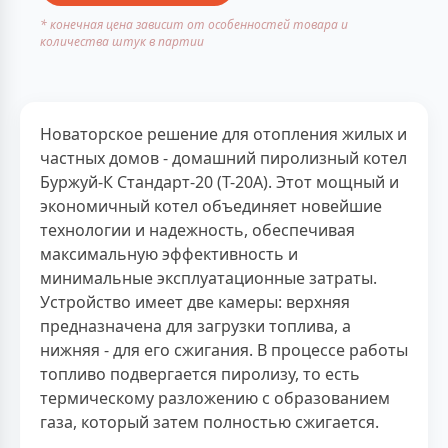
* конечная цена зависит от особенностей товара и
количества штук в партии
Новаторское решение для отопления жилых и
частных домов - домашний пиролизный котел
Буржуй-К Стандарт-20 (Т-20А). Этот мощный и
экономичный котел объединяет новейшие
технологии и надежность, обеспечивая
максимальную эффективность и
минимальные эксплуатационные затраты.
Устройство имеет две камеры: верхняя
предназначена для загрузки топлива, а
нижняя - для его сжигания. В процессе работы
топливо подвергается пиролизу, то есть
термическому разложению с образованием
газа, который затем полностью сжигается.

_JOB:_
Return only the lines running from the line with "термическому разложению с образованием" to the last line of the records, both included, exactly as written.

_RESPONSE TO THE TASK:_
термическому разложению с образованием
газа, который затем полностью сжигается.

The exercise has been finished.